Colossal dielectric constants in single-crystalline and ceramic CaCu3Ti4O12 investigated by broadband dielectric spectroscopy

TL;DR

This study investigates the origin of colossal dielectric constants in CaCu3Ti4O12 through broadband dielectric spectroscopy on single crystals and ceramics, revealing surface-related effects and relaxational behaviors up to 1.3 GHz.

Contribution

It provides a comprehensive broadband analysis of CaCu3Ti4O12, including single crystals, and proposes a surface-related mechanism involving metal-insulator diodes for the colossal dielectric response.

Findings

Colossal dielectric constants are influenced by surface treatments and ac-field amplitude.

The second relaxation is sensitive to surface modifications and voltage.

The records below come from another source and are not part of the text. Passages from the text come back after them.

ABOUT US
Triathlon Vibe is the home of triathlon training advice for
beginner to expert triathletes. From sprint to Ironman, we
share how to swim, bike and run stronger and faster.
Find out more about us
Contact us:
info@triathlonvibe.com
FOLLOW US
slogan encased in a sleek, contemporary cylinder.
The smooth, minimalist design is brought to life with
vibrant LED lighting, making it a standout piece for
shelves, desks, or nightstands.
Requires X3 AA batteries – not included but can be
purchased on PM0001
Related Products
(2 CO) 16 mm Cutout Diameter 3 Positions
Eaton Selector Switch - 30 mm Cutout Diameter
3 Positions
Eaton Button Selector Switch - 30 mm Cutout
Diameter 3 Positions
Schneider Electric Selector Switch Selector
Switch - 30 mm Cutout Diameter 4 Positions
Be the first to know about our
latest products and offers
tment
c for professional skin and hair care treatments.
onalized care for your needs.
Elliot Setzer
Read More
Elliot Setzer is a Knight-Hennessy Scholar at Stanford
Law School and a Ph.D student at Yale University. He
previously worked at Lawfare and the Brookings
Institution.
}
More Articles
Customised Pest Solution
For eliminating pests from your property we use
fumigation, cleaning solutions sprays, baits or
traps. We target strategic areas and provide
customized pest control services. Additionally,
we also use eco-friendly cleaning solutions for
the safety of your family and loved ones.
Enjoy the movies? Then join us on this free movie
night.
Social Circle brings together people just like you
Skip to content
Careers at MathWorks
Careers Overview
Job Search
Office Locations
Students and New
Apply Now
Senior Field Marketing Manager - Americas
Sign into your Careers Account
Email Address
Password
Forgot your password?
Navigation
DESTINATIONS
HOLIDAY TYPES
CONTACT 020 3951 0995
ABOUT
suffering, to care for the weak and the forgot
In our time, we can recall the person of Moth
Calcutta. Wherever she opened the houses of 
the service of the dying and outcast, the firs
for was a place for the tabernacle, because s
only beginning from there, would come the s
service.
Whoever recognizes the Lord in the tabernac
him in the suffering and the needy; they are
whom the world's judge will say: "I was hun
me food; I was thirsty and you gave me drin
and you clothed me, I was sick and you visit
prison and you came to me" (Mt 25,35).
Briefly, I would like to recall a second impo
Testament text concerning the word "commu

Intrinsic conductivity follows the Variable Range Hopping model.

Abstract

In the present work the authors report results of broadband dielectric spectroscopy on various samples of CaCu3Ti4O12, including so far only rarely investigated single crystalline material. The measurements extend up to 1.3 GHz, covering more than nine frequency decades. We address the question of the origin of the colossal dielectric constants and of the relaxational behavior in this material, including the second relaxation reported in several recent works. For this purpose, the dependence of the temperature- and frequency-dependent dielectric properties on different tempering and surface treatments of the samples and on ac-field amplitude are investigated. Broadband spectra of a single crystal are analyzed by an equivalent circuit description, assuming two highly resistive layers in series to the bulk. Good fits could be achieved, including the second relaxation, which also shows up in single crystals. The temperature- and frequency-dependent intrinsic conductivity of CCTO is consistent with the Variable Range Hopping model. The second relaxation is sensitive to surface treatment and, in contrast to the main relaxation, also is strongly affected by the applied ac voltage. Concerning the origin of the two insulating layers, we discuss a completely surface-related mechanism assuming the formation of a metal-insulator diode and a combination of surface and internal barriers.